Nonostante il pensionamento precoce, Michel prosegue la sua vita senza bruschi traumi economici (godendo di un’ indennità di servizio) insieme alla moglie Marie-Clare (Ariane Ascaride), ai figli e agli amici di sempre. Ma un pomeriggio, il suo equilibrio e quello dei suoi cari, verrà inaspettatamente spezzato da un’irruzione a mano armata in casa propria da parte di due malviventi. Ad infliggere il colpo di grazia sarà la scoperta che uno degli autori della rapina è il suo ex collega Cristophe.
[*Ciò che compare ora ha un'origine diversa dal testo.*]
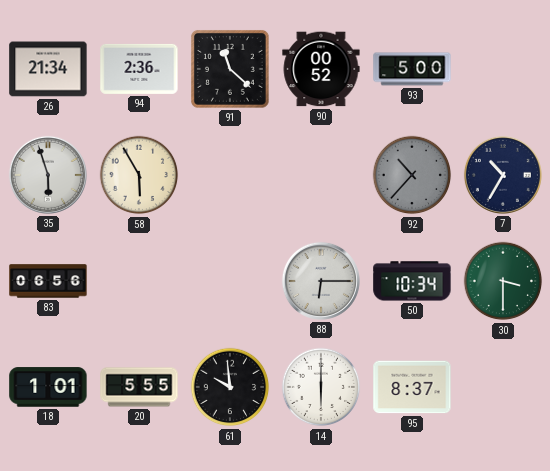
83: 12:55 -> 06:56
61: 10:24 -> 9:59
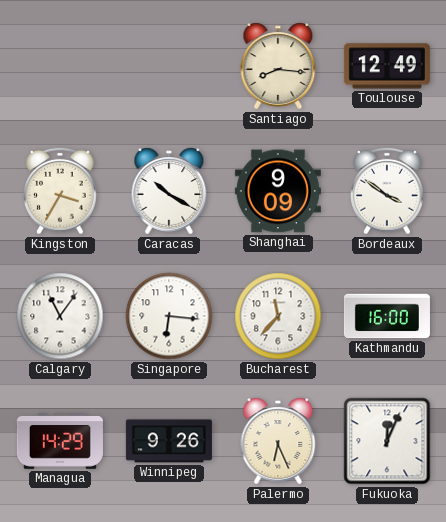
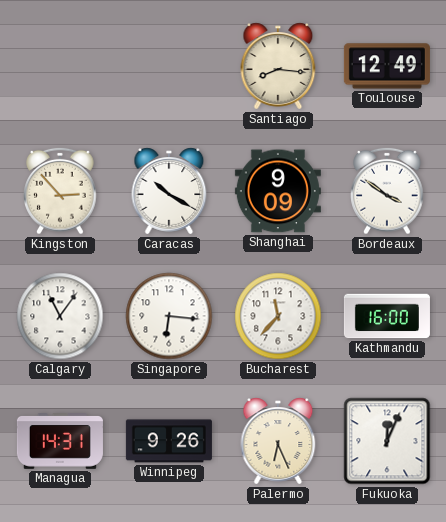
Kingston: 3:35 -> 2:53
Managua: 14:29 -> 14:31
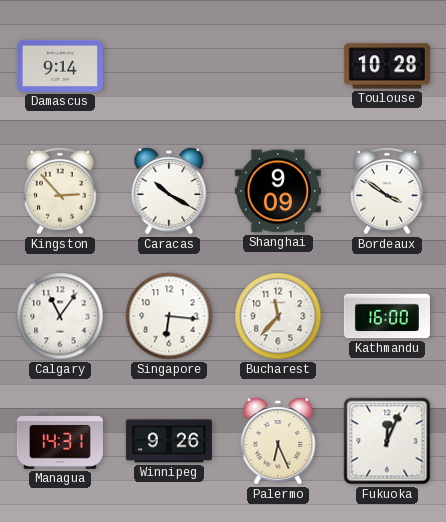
Damascus: none -> 9:14
Santiago: 8:16 -> none
Toulouse: 12:49 -> 10:28
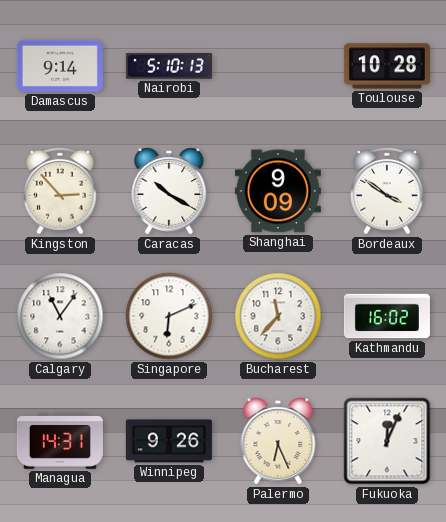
Nairobi: none -> 5:10
Singapore: 6:16 -> 6:11
Kathmandu: 16:00 -> 16:02
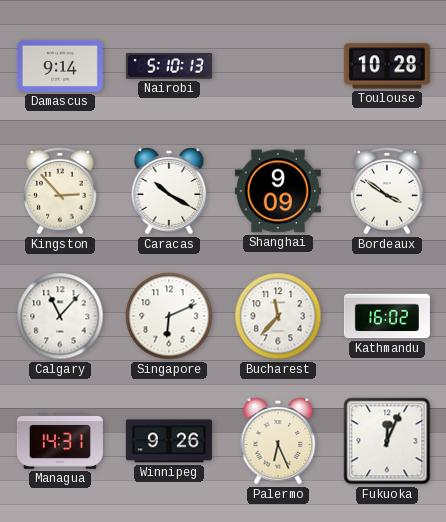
Calgary: 11:06 -> 11:07
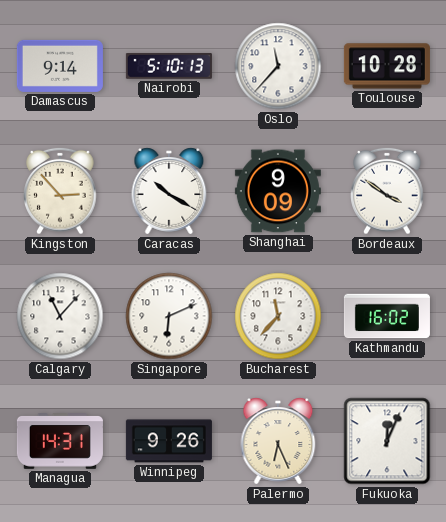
Oslo: none -> 11:37
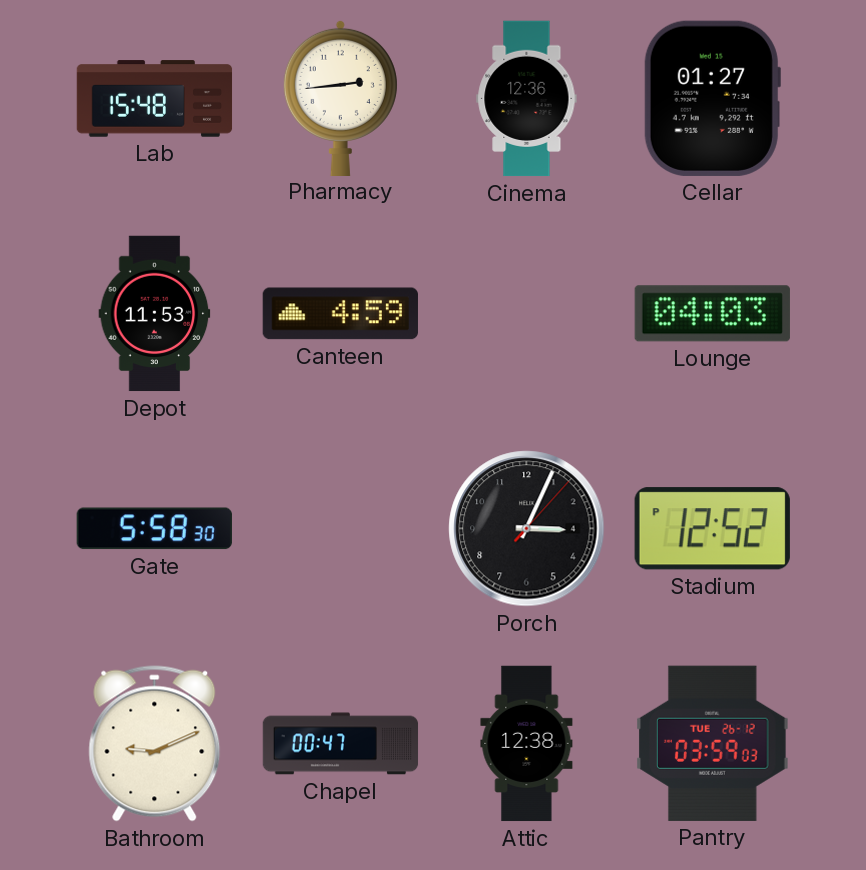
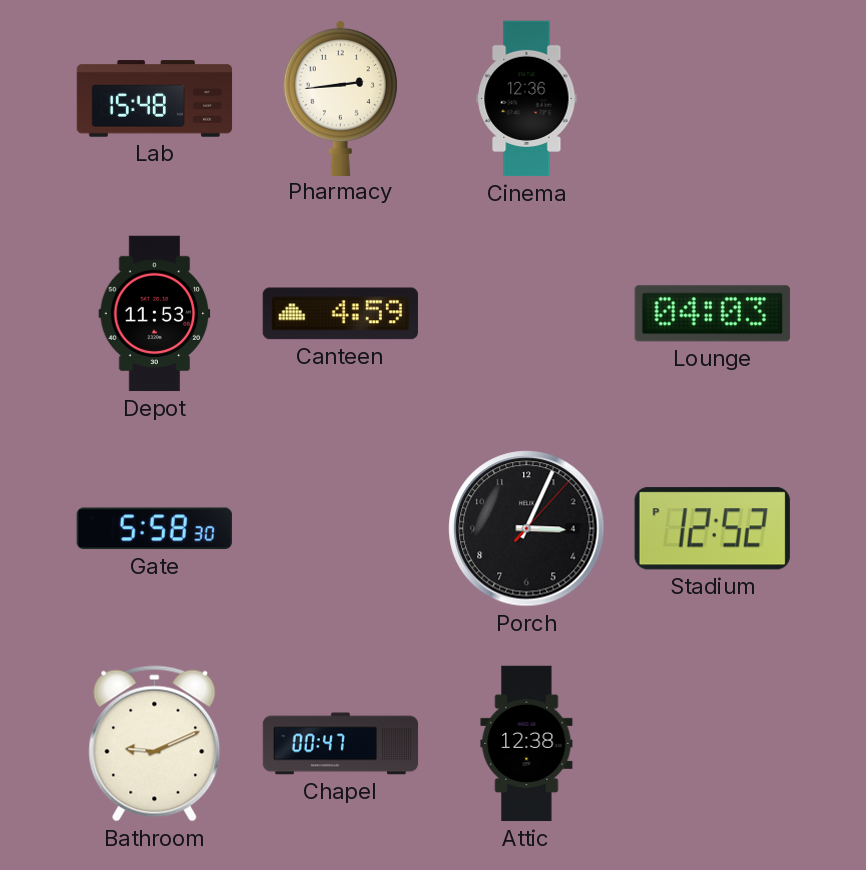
Cellar: 01:27 -> none
Pantry: 03:59 -> none
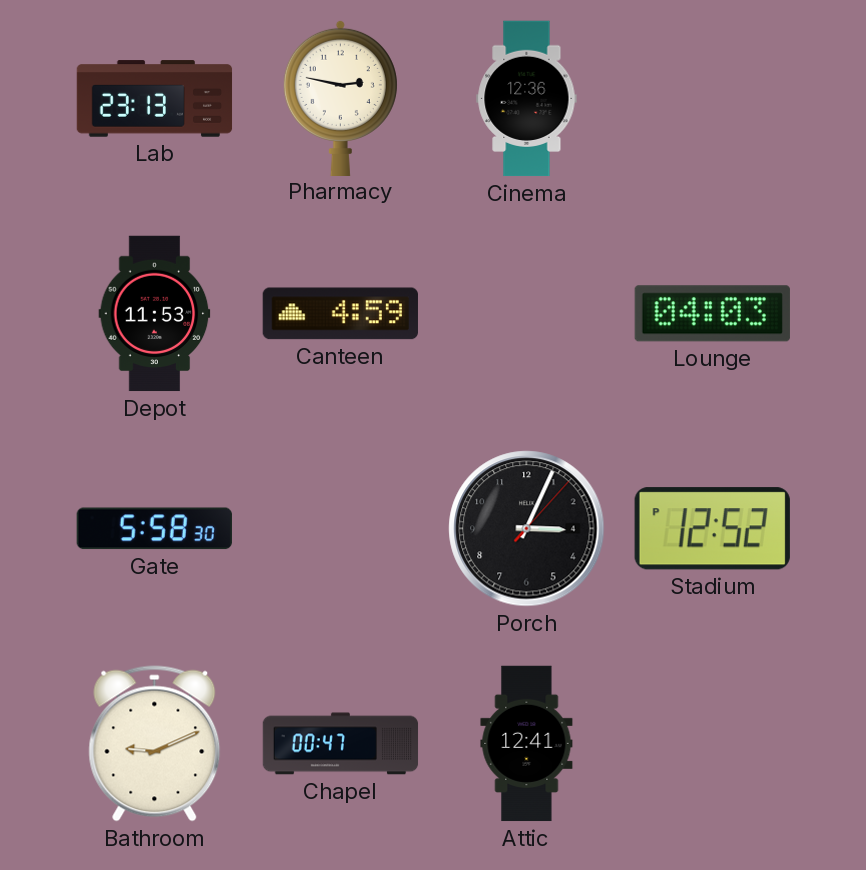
Lab: 15:48 -> 23:13
Pharmacy: 2:44 -> 2:47
Attic: 12:38 -> 12:41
Il concetto di sacrificio e la fiducia nell’umanità – da sempre punti cardine dell’ideologia di Michel – iniziano a vacillare, inducendo l’uomo a interrogarsi sul perché dell’involuzione dello spirito di fratellanza delle nuove generazioni.
Il regista francese Robert Guédiguian, con Le nevi del Kilimangiaro,intende far leva sugli inesorabili contrasti tra i pionieri che hanno combattuto duramente per il proletariato e i lavoratori di oggi, ormai disillusi, privi di certezze e prospettive.
Traendo spunto dall’opera di Victor Hugo Les pauvres gens, Guédiguian – militante nell’estrema sinistra anticapitalista e internazionalista – racconta un’innovativa lotta di classe, fondata sul perdono e sulla comprensione. L’indignazione di Michel e Marie-Clare verso Cristophe cederà, infatti, presto il passo all’amara considerazione sulla precaria situazione lavorativa del giovane, identificando nel suo gesto l’inevitabile forma di protesta contro il sistema. Esiste ancora un sistema per mettere in pratica quella tanto decantata solidarietà di classe nei confronti del ragazzo, già denunciato e arrestato per la rapina? Come nel poema di Victor Hugo, anche ne Le nevi del Kilimangiaro, marito e moglie optano, l’uno all’insaputa dell’altra, per un’opera di estrema filantropia, che non si riduce solo all’appartenenza a un colore politico ma si dilata ad un’idea di società più compartecipe ed omogenea. La presa di coscienza dei due protagonisti del proprio piccolo benessere borghese, onestamente acquisito ma vissuto con uno sgradevole senso di colpa, li ha guidati verso una soluzione alternativa, difficilmente tollerabile anche dai propri figli. “Tutti i personaggi hanno le loro ragioni” – afferma Guédiguian – e mai come in questo caso sono più trasparenti e disinteressante. La pietas dei personaggi si rispecchia anche nella fotografia, che tratteggia il porto e i quartieri marsigliesi perennemente accarezzati dal sole.